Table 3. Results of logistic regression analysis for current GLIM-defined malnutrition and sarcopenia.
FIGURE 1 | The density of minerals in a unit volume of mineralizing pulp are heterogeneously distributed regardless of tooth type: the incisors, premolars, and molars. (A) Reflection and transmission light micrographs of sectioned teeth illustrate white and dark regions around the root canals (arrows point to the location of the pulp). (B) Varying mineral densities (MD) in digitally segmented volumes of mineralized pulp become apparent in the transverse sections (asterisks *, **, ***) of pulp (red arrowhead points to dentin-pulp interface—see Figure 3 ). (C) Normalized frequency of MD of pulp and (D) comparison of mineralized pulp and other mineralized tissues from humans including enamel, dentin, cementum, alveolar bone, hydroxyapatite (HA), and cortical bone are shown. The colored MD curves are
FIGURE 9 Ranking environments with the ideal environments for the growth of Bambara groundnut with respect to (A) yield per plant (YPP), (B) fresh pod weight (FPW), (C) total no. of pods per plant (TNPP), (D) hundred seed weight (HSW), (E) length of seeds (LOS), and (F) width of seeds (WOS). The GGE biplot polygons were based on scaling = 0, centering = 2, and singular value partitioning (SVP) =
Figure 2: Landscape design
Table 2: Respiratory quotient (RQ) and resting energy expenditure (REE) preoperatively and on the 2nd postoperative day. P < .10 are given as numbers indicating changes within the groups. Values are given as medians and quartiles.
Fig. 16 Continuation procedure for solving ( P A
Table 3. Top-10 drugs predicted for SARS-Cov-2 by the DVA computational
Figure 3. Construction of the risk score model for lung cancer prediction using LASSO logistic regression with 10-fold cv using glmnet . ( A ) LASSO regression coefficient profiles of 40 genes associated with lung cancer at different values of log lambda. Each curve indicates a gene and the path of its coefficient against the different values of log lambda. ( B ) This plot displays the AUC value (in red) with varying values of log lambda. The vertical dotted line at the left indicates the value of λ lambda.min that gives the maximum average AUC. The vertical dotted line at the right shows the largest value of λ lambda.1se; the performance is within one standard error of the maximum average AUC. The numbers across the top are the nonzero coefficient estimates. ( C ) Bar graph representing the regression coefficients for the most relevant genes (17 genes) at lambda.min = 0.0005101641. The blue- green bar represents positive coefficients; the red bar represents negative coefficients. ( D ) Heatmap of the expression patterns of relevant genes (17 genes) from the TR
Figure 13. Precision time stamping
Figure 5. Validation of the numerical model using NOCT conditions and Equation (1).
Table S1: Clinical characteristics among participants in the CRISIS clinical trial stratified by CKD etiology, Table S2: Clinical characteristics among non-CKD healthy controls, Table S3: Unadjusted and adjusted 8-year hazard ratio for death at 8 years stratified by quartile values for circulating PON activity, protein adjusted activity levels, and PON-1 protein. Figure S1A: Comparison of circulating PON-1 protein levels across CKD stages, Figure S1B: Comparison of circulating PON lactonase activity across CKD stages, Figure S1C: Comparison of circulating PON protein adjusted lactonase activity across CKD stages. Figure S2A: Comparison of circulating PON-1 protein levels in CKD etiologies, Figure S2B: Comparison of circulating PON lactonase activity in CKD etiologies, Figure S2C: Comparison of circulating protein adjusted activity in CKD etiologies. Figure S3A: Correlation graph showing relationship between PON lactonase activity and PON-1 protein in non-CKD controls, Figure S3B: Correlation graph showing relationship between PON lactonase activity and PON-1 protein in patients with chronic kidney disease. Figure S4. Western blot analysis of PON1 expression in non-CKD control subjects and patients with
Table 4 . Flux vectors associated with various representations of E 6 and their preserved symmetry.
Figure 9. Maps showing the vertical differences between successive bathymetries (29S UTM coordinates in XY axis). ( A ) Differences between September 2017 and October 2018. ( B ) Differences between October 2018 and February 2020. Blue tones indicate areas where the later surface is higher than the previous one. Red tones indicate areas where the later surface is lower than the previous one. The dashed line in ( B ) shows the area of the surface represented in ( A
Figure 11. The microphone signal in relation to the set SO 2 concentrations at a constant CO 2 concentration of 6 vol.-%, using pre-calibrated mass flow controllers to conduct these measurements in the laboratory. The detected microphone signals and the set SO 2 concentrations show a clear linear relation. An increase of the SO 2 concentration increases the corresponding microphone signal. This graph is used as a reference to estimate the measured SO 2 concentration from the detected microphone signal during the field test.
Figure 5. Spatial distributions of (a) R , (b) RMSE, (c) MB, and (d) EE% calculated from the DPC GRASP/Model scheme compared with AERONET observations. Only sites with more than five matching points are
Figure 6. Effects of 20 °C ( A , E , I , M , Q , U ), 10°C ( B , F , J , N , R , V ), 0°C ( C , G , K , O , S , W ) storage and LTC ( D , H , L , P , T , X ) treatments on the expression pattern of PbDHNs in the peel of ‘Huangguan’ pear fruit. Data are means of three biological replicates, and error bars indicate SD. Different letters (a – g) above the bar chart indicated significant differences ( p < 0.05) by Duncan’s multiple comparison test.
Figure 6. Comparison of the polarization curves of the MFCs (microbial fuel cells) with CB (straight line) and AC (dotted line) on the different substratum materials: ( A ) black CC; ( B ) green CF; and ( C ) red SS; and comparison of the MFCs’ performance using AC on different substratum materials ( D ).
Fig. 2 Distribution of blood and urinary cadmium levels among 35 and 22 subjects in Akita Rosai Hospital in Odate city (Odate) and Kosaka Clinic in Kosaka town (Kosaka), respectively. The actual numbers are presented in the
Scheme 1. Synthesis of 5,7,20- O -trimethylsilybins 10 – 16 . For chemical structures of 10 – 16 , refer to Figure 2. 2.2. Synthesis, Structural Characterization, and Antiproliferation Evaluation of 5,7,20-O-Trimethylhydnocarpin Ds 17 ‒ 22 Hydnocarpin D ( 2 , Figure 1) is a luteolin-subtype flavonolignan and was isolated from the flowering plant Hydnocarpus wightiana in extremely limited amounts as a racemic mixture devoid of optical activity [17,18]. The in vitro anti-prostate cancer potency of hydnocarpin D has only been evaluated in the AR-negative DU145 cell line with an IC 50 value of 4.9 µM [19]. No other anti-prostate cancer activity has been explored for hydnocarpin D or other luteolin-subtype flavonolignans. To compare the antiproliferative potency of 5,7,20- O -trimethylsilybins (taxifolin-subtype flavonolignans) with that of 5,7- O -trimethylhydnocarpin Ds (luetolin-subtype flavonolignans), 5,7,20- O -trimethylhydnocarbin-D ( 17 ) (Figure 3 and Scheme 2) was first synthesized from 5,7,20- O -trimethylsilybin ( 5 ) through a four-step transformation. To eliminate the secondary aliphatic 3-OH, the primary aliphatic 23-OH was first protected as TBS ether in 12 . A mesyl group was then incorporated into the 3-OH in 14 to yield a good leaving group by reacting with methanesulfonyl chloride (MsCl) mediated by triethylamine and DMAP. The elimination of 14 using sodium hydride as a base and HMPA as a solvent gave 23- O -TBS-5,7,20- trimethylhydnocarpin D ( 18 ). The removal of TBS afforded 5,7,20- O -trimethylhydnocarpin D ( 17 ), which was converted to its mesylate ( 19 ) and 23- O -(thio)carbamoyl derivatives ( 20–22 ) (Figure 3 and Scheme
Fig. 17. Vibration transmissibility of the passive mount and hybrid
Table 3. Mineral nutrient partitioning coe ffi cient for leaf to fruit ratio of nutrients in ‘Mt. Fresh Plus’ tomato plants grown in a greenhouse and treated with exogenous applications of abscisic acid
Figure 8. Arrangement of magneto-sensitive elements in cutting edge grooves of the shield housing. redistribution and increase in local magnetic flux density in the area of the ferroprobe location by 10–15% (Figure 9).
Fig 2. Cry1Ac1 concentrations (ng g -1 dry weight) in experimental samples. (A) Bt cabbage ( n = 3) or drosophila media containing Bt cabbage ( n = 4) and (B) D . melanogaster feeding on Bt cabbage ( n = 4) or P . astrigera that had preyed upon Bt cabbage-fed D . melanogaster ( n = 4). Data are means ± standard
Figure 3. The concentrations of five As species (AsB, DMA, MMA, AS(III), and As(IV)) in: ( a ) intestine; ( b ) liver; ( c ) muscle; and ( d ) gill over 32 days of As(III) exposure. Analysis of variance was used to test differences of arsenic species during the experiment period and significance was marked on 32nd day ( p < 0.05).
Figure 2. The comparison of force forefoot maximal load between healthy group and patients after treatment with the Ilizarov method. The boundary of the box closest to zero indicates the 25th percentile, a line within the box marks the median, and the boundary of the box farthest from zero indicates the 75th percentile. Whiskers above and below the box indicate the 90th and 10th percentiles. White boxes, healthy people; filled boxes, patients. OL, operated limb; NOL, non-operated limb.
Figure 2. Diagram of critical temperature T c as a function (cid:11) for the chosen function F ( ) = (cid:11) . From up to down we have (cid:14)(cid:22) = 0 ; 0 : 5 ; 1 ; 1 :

·····

Instructions to follow ▸
Start with the line above that contains "Table S1: Clinical" and stop after the line that contains "Figure 9. Maps". Output those lines exactly, and only those.

Your response ▸
Table S1: Clinical characteristics among participants in the CRISIS clinical trial stratified by CKD etiology, Table S2: Clinical characteristics among non-CKD healthy controls, Table S3: Unadjusted and adjusted 8-year hazard ratio for death at 8 years stratified by quartile values for circulating PON activity, protein adjusted activity levels, and PON-1 protein. Figure S1A: Comparison of circulating PON-1 protein levels across CKD stages, Figure S1B: Comparison of circulating PON lactonase activity across CKD stages, Figure S1C: Comparison of circulating PON protein adjusted lactonase activity across CKD stages. Figure S2A: Comparison of circulating PON-1 protein levels in CKD etiologies, Figure S2B: Comparison of circulating PON lactonase activity in CKD etiologies, Figure S2C: Comparison of circulating protein adjusted activity in CKD etiologies. Figure S3A: Correlation graph showing relationship between PON lactonase activity and PON-1 protein in non-CKD controls, Figure S3B: Correlation graph showing relationship between PON lactonase activity and PON-1 protein in patients with chronic kidney disease. Figure S4. Western blot analysis of PON1 expression in non-CKD control subjects and patients with
Table 4 . Flux vectors associated with various representations of E 6 and their preserved symmetry.
Figure 9. Maps showing the vertical differences between successive bathymetries (29S UTM coordinates in XY axis). ( A ) Differences between September 2017 and October 2018. ( B ) Differences between October 2018 and February 2020. Blue tones indicate areas where the later surface is higher than the previous one. Red tones indicate areas where the later surface is lower than the previous one. The dashed line in ( B ) shows the area of the surface represented in ( A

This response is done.